現場で何が起きているか

県は定期点検や臨時点検で老朽化の状況を把握している。港湾や河川護岸で空洞化の懸念が指摘されるなど、検査項目は幅広い。自治体からの要望も相次ぎ、現場対応の負荷は増している。

水門や樋門、砂防ダム、橋梁、県営住宅と対象は多岐に及ぶ。行政は優先度を付けて対策を進める方針だが、点検→評価→補修のサイクルが終わらず、計画の完成時期は変動しがちだ。

議会の論戦――追及と行政の答弁

議員側は情報の「見える化」と期限の明示を強く求めた。いつ点検を行い、いつ補修するのかを住民に示せと迫る場面が目立った。安全性に関する説明責任が問われている。

行政は長寿命化計画に基づく順次対応と説明する一方で、計画に予算を明記していない点を認めた。必要に応じて年度保全計画を更新し、国の施策も活用して対応を進める方針だ。

住民と安全、情報公開の課題

コンクリート片の落下や路面陥没といった事例は住民不安を増幅させた。県は点検結果をホームページで公開するなど「見える化」を進めるが、情報の受け手に届く形式かは課題だ。

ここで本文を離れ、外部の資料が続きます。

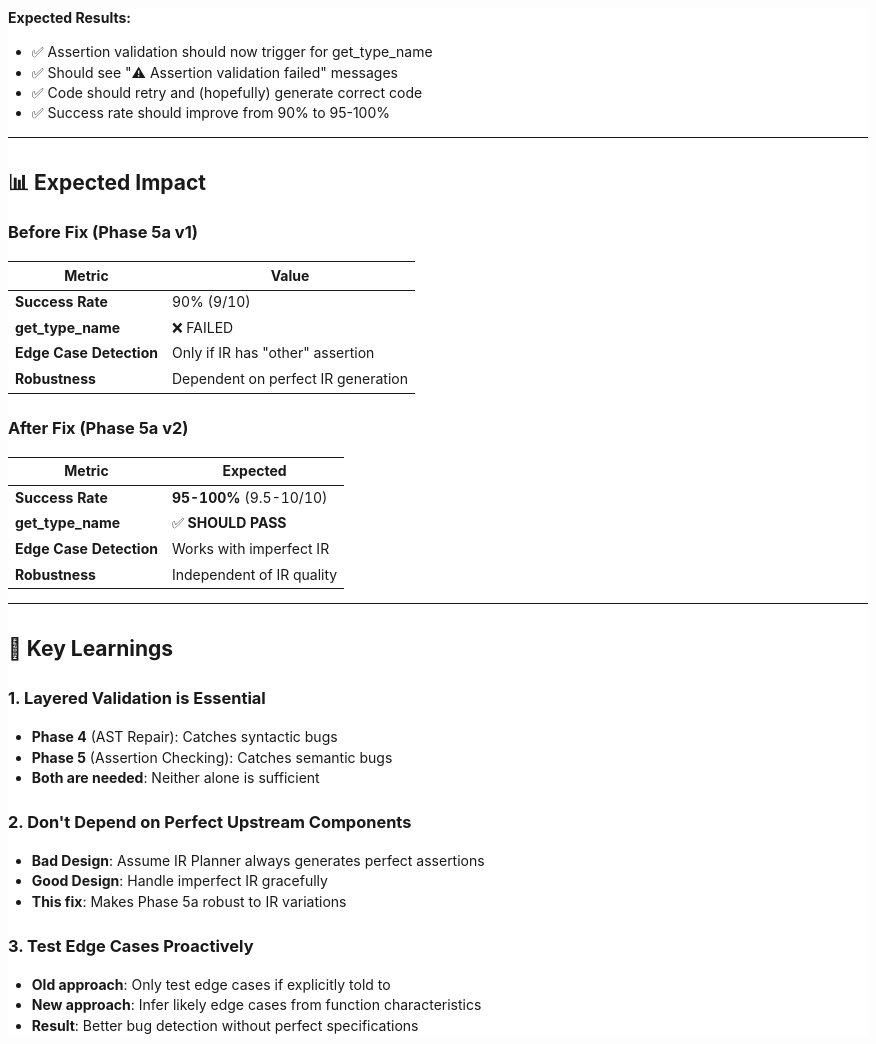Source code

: **Expected Results:**
- ✅ Assertion validation should now trigger for get_type_name
- ✅ Should see "⚠️ Assertion validation failed" messages
- ✅ Code should retry and (hopefully) generate correct code
- ✅ Success rate should improve from 90% to 95-100%

---

## 📊 Expected Impact

### Before Fix (Phase 5a v1)
| Metric | Value |
|--------|-------|
| **Success Rate** | 90% (9/10) |
| **get_type_name** | ❌ FAILED |
| **Edge Case Detection** | Only if IR has "other" assertion |
| **Robustness** | Dependent on perfect IR generation |

### After Fix (Phase 5a v2)
| Metric | Expected |
|--------|----------|
| **Success Rate** | **95-100%** (9.5-10/10) |
| **get_type_name** | ✅ **SHOULD PASS** |
| **Edge Case Detection** | Works with imperfect IR |
| **Robustness** | Independent of IR quality |

---

## 🔑 Key Learnings

### 1. Layered Validation is Essential
- **Phase 4** (AST Repair): Catches syntactic bugs
- **Phase 5** (Assertion Checking): Catches semantic bugs
- **Both are needed**: Neither alone is sufficient

### 2. Don't Depend on Perfect Upstream Components
- **Bad Design**: Assume IR Planner always generates perfect assertions
- **Good Design**: Handle imperfect IR gracefully
- **This fix**: Makes Phase 5a robust to IR variations

### 3. Test Edge Cases Proactively
- **Old approach**: Only test edge cases if explicitly told to
- **New approach**: Infer likely edge cases from function characteristics
- **Result**: Better bug detection without perfect specifications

緊急時の通行規制や応急措置の手順は整えつつあるが、全構造物を対象に一斉の緊急点検を実施する考えは示していない。重要区間を優先する実務判断が続く。

残る課題と次の一手

財源の確保と優先順位の透明化が最大の課題だ。計画段階で全額を確約しない現行の仕組みは短期的な対応を可能にするが、長期的な信頼構築には不十分である。

技術導入と協働も鍵になる。AIやドローン、遠隔監視の導入で点検の効率化を図りつつ、更新が難しい施設の処遇は市町村や民間との協議で決める必要がある。